Data extracted from a collection:

+ + + +

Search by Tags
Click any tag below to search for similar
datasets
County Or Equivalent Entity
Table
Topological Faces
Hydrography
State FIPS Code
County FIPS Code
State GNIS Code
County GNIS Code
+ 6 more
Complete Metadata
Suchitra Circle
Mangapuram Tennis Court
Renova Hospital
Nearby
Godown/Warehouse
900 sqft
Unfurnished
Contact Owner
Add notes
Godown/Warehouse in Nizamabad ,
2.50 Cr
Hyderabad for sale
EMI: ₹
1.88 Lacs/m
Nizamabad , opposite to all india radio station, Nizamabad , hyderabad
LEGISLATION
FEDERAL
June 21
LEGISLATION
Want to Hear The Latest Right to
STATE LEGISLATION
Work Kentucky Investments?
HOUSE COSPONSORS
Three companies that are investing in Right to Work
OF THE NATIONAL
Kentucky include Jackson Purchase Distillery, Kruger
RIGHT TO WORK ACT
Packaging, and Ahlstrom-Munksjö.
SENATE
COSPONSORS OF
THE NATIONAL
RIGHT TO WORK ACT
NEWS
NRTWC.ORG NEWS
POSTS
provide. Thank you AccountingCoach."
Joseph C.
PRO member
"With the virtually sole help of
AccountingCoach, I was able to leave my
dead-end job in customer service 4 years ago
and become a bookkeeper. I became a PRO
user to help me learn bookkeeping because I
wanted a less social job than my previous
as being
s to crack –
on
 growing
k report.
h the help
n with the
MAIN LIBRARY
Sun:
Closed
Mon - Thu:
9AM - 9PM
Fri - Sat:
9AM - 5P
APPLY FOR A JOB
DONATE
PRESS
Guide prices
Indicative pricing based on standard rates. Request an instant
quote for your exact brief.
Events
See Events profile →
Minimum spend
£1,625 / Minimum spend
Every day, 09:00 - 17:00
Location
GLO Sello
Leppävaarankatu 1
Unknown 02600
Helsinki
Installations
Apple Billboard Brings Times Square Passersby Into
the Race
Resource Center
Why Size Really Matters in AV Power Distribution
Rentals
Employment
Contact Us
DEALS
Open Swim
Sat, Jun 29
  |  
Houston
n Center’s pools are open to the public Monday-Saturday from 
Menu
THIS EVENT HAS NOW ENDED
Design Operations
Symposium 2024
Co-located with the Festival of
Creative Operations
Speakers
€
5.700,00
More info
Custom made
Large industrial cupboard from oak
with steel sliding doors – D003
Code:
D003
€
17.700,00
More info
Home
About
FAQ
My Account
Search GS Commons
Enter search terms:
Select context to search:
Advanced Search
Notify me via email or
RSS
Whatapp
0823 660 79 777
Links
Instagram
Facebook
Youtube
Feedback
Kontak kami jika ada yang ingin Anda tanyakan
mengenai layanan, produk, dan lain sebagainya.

+ + + +

_YOUR TASK_:
Arrange every line of the listing above as a JSON list of strings, one string per line, and leave out any blank lines.

_SOLVED PROBLEM_:
[
  "Search by Tags",
  "Click any tag below to search for similar",
  "datasets",
  "County Or Equivalent Entity",
  "Table",
  "Topological Faces",
  "Hydrography",
  "State FIPS Code",
  "County FIPS Code",
  "State GNIS Code",
  "County GNIS Code",
  "+ 6 more",
  "Complete Metadata",
  "Suchitra Circle",
  "Mangapuram Tennis Court",
  "Renova Hospital",
  "Nearby",
  "Godown/Warehouse",
  "900 sqft",
  "Unfurnished",
  "Contact Owner",
  "Add notes",
  "Godown/Warehouse in Nizamabad ,",
  "2.50 Cr",
  "Hyderabad for sale",
  "EMI: ₹",
  "1.88 Lacs/m",
  "Nizamabad , opposite to all india radio station, Nizamabad , hyderabad",
  "LEGISLATION",
  "FEDERAL",
  "June 21",
  "LEGISLATION",
  "Want to Hear The Latest Right to",
  "STATE LEGISLATION",
  "Work Kentucky Investments?",
  "HOUSE COSPONSORS",
  "Three companies that are investing in Right to Work",
  "OF THE NATIONAL",
  "Kentucky include Jackson Purchase Distillery, Kruger",
  "RIGHT TO WORK ACT",
  "Packaging, and Ahlstrom-Munksjö.",
  "SENATE",
  "COSPONSORS OF",
  "THE NATIONAL",
  "RIGHT TO WORK ACT",
  "NEWS",
  "NRTWC.ORG NEWS",
  "POSTS",
  "provide. Thank you AccountingCoach.\"",
  "Joseph C.",
  "PRO member",
  "\"With the virtually sole help of",
  "AccountingCoach, I was able to leave my",
  "dead-end job in customer service 4 years ago",
  "and become a bookkeeper. I became a PRO",
  "user to help me learn bookkeeping because I",
  "wanted a less social job than my previous",
  "as being",
  "s to crack –",
  "on",
  " growing",
  "k report.",
  "h the help",
  "n with the",
  "MAIN LIBRARY",
  "Sun:",
  "Closed",
  "Mon - Thu:",
  "9AM - 9PM",
  "Fri - Sat:",
  "9AM - 5P",
  "APPLY FOR A JOB",
  "DONATE",
  "PRESS",
  "Guide prices",
  "Indicative pricing based on standard rates. Request an instant",
  "quote for your exact brief.",
  "Events",
  "See Events profile →",
  "Minimum spend",
  "£1,625 / Minimum spend",
  "Every day, 09:00 - 17:00",
  "Location",
  "GLO Sello",
  "Leppävaarankatu 1",
  "Unknown 02600",
  "Helsinki",
  "Installations",
  "Apple Billboard Brings Times Square Passersby Into",
  "the Race",
  "Resource Center",
  "Why Size Really Matters in AV Power Distribution",
  "Rentals",
  "Employment",
  "Contact Us",
  "DEALS",
  "Open Swim",
  "Sat, Jun 29",
  "  |  ",
  "Houston",
  "n Center’s pools are open to the public Monday-Saturday from ",
  "Menu",
  "THIS EVENT HAS NOW ENDED",
  "Design Operations",
  "Symposium 2024",
  "Co-located with the Festival of",
  "Creative Operations",
  "Speakers",
  "€",
  "5.700,00",
  "More info",
  "Custom made",
  "Large industrial cupboard from oak",
  "with steel sliding doors – D003",
  "Code:",
  "D003",
  "€",
  "17.700,00",
  "More info",
  "Home",
  "About",
  "FAQ",
  "My Account",
  "Search GS Commons",
  "Enter search terms:",
  "Select context to search:",
  "Advanced Search",
  "Notify me via email or",
  "RSS",
  "Whatapp",
  "0823 660 79 777",
  "Links",
  "Instagram",
  "Facebook",
  "Youtube",
  "Feedback",
  "Kontak kami jika ada yang ingin Anda tanyakan",
  "mengenai layanan, produk, dan lain sebagainya."
]